* TEXT PASSAGE *
Content starts
The difference in the rate of aromatization between the reaction with N-methylmaleimide, which occurs readily at room temperature, and ethyl acrylate, which requires prolonged heating, is a clear reflection of the different reaction mechanisms involved, namely E1cb and E2 (Scheme 5). This difference in reactivity is related to the acidity of each proton that is abstracted.

Scheme 5 (A) Aromatization via an E1cb mechanism, (B) aromatization via an E2 mechanism.

Further reaction optimization was performed with ethyl acrylate as dienophile (S3 in ESI†). Mesyl chloride and triflic anhydride were tested as alternatives to acetic anhydride, but both led to decomposition of the starting material. Increasing the number of equivalents of acetic anhydride to super-stoichiometric amounts did not improve the yield. Among the different bases examined, triethylamine (TEA) proved to be superior to diazabicycloundecene (DBU) and 1,4-diazabicyclo[2.2.2]octane (DABCO). However, it became evident that carrying out the reaction at a high substrate concentration was a requirement for good yield. For reactions with less reactive dienophiles at reflux temperature, 1 M was optimal. For reactions with maleimides at room temperature 0.5 M was sufficient. Higher concentrations exceeded the solubility limits of the reaction components. Finally, we varied the number of equivalents of the dienophile and no increase in yield was observed above 2 eq. However, in the case of less reactive dienophiles with respect to ethyl acrylate (e.g. diethyl phosphonate, vide infra) higher concentrations (5 eq.) were beneficial. Ultimately, two standard protocols were formulated. (A) For reactive dienophiles (maleimides and fumaronitrile) a substrate concentration of 0.5 M in acetonitrile with triethylamine (2.5 eq.) and acetic anhydride (1.1 eq.) at room temperature. (B) For less reactive dienophiles (maleates and mono-activated alkenes) a substrate concentration of 1 M in acetonitrile with triethylamine (2.5 eq.) and acetic anhydride (1.1 eq.) at reflux temperature. The addition of 2 eq. of dienophile was sufficient in most cases, but for less reactive dienophiles this was increased to 5 eq. With these optimized conditions, the Diels–Alder aromatization cascade with 1 and ethyl acrylate as dienophile afforded product 7 in an isolated yield of 64% (protocol B).
Content ends
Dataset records
Content starts
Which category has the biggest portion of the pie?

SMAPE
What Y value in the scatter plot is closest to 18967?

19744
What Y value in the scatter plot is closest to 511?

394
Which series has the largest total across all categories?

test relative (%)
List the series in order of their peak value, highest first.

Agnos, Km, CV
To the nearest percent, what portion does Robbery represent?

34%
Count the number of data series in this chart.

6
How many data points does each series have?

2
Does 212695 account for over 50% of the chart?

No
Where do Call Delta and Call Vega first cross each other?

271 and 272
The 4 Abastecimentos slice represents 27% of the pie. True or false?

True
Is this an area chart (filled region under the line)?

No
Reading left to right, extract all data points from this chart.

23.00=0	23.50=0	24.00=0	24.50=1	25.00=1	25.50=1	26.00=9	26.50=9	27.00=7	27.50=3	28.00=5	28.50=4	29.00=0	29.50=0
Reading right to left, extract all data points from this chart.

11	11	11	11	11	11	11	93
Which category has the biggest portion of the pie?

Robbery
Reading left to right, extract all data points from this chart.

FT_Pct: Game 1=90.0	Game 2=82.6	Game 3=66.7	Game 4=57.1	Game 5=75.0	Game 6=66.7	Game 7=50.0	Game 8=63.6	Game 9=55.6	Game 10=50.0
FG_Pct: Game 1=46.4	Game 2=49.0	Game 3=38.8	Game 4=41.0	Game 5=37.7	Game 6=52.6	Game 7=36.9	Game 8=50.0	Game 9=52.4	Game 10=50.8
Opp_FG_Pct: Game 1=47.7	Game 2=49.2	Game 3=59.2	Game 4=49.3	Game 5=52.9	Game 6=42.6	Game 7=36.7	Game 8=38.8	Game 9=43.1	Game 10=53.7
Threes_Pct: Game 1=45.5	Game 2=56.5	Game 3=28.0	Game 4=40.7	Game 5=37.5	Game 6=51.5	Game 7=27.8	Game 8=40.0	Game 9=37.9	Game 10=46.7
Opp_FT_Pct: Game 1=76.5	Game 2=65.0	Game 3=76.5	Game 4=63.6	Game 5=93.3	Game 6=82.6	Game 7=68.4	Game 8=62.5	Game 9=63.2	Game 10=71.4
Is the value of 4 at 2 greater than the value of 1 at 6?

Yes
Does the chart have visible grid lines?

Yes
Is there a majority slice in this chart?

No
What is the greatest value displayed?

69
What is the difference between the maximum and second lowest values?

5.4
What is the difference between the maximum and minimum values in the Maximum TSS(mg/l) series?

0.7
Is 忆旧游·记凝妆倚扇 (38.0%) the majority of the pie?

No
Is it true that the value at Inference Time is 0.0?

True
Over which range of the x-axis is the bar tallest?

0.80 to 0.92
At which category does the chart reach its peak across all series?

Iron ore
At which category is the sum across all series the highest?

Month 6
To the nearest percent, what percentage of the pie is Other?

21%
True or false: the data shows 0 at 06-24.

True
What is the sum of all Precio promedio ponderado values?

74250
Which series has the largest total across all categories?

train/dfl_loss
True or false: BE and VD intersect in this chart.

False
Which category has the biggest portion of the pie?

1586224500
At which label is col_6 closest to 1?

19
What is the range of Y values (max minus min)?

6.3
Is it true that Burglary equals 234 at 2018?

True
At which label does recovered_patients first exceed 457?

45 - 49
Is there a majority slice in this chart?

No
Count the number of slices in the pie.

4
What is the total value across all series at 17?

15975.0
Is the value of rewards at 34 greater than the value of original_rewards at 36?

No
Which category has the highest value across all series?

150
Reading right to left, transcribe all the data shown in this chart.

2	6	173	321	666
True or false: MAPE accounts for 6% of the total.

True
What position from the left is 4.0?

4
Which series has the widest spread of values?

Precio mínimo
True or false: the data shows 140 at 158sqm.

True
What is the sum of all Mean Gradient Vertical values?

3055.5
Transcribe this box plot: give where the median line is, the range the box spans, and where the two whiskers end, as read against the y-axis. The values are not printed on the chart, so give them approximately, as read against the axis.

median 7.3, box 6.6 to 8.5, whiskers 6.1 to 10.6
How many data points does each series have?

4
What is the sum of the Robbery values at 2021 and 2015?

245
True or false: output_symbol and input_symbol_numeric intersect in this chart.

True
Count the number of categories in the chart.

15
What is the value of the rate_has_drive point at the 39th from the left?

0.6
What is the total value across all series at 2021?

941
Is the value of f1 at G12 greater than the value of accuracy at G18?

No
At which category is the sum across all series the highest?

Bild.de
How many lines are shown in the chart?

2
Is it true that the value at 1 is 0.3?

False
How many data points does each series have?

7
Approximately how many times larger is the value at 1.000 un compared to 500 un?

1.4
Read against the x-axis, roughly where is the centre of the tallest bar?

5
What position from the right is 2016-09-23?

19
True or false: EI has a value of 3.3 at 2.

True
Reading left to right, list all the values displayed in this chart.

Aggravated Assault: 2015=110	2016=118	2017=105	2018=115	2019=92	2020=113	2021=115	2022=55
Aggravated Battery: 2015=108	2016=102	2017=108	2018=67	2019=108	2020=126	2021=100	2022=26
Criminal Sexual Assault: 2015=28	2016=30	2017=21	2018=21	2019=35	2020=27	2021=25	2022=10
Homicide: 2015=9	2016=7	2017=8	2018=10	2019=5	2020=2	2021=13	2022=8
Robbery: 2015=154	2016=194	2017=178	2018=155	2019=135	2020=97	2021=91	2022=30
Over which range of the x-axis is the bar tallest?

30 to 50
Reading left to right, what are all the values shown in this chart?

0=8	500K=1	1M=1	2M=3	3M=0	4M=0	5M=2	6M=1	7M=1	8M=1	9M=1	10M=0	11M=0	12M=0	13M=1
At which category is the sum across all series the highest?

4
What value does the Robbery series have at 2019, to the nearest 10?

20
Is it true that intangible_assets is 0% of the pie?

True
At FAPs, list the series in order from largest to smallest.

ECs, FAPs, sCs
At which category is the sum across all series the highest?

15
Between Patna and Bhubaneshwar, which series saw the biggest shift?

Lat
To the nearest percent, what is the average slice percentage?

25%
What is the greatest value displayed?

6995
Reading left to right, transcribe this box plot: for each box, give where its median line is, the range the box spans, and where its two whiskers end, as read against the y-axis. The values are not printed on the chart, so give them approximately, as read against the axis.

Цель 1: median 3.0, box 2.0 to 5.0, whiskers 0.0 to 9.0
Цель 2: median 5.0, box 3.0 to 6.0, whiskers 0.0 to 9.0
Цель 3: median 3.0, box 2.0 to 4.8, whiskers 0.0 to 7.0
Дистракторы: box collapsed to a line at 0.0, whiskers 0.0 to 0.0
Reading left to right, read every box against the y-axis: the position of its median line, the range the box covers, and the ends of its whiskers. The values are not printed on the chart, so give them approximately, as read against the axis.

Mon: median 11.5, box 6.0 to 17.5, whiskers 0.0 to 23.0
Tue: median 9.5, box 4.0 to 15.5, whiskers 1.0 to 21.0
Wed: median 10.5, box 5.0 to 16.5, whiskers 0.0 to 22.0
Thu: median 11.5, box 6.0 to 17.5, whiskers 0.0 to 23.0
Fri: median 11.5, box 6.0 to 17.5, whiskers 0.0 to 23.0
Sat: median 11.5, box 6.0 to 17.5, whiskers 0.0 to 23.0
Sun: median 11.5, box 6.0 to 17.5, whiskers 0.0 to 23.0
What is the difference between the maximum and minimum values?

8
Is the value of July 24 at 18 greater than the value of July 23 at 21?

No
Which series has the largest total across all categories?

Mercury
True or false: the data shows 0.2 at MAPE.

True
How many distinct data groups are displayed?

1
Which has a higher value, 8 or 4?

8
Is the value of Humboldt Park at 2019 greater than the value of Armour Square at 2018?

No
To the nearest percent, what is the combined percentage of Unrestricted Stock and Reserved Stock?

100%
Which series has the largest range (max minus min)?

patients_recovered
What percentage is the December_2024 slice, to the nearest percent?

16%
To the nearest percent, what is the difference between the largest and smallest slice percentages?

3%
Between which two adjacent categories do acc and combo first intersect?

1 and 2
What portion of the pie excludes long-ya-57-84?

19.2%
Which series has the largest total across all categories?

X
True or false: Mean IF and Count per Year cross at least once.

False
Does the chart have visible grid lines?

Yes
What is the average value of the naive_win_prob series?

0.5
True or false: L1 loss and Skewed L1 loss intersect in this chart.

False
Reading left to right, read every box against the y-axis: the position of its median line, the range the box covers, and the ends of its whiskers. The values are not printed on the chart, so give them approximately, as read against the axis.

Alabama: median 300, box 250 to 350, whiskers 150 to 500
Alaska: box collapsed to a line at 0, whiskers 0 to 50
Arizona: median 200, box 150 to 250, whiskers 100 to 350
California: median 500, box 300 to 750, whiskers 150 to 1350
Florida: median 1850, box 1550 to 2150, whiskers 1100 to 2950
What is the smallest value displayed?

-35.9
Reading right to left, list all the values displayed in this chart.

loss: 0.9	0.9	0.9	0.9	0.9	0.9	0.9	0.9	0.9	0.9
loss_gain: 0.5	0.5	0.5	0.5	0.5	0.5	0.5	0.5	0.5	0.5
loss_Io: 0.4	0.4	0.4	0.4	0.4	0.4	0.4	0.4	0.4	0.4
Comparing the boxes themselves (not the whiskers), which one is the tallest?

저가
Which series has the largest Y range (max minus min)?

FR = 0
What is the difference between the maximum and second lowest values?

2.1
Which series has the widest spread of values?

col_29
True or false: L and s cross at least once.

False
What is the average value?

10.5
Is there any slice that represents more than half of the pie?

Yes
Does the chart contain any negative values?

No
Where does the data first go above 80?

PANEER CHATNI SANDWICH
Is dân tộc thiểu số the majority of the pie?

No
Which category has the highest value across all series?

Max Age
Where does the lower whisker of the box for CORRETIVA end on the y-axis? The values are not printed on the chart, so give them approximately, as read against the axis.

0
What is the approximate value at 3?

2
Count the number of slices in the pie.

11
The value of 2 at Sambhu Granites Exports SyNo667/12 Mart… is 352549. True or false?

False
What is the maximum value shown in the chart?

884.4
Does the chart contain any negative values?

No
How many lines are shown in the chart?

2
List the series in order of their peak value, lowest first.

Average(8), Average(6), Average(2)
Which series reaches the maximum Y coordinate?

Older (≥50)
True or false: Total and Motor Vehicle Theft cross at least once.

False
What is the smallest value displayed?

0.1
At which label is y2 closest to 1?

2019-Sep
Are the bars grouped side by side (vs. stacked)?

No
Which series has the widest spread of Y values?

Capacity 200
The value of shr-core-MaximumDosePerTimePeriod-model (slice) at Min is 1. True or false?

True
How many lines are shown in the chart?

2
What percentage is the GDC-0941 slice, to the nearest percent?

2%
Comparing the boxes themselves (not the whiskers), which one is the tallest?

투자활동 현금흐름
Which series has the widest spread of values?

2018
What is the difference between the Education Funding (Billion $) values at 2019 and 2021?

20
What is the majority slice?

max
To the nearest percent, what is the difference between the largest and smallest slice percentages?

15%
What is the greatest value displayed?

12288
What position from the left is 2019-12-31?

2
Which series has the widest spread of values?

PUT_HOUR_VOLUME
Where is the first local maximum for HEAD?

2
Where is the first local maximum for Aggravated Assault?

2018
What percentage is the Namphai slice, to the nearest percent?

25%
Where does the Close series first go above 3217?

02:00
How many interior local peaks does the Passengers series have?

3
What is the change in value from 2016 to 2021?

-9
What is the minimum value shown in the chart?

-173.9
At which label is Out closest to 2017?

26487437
Content ends
In the text passage on the Diels–Alder aromatization cascade, which base gave better results than DBU and DABCO? Rely only on the text passage when working with it.

Triethylamine (TEA)